Não deixa de haver uma certa ironia nesses acordos. Baseada em Seattle, nos EUA, a gigante Starbucks foi um dos alvos preferidos dos militantes anti-globalização nos protestos mundo afora. Provavelmente, só o McDonald’s teve mais lojas quebradas. Dylan, em compensação, já foi visto como um símbolo anti-establishment. Pelo visto equivocadamente. Mas não chega a ser uma surpresa, já que no ano passado o cantor permitiu que uma compilação exclusiva fosse vendida pela grife de lingerie Victoria’s Secret.
Mas esse apetite da Starbucks não é visto com bons olhos pela concorrência.

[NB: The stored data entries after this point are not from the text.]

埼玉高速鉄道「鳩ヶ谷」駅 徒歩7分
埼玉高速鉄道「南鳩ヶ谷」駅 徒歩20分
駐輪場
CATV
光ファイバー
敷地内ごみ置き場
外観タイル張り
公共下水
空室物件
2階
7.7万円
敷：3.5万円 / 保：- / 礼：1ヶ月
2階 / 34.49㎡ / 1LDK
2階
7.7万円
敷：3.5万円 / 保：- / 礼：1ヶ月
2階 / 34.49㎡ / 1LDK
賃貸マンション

No Canadá, por exemplo, a HMV, uma das principais lojas de venda de discos no país –e uma das maiores redes do mundo— recolheu todos os discos de Dylan de suas prateleiras. Foi uma retaliação contra o contrato de exclusividade com a Starbucks na distribuição do último disco do cantor, “Live at the Gaslight 1962”.
A HMV já tinha boicotado CDs de Alanis Morissette e dos Rolling Stones para mostrar sua insatisfação com contratos de exclusividade. Há poucos meses a Starbucks fechou um contrato de exclusividade com Alanis para vender sozinha nos EUA e no Canadá, durante seis semanas, a recém produzida versão acústica do disco de maior sucesso da cantora, “Jagged Little Pill” (de 1995).
Ainda não é possível saber como essa disputa evoluirá quando essa estratégia da Starbucks, hoje restrita à América do Norte, se espalhar para o resto do mundo. De todo modo, é possível que chegue ao Brasil. A rede de cafeterias tem um projeto antigo de se instalar no Brasil. Recentemente os boatos a esse respeito ganharam força novamente.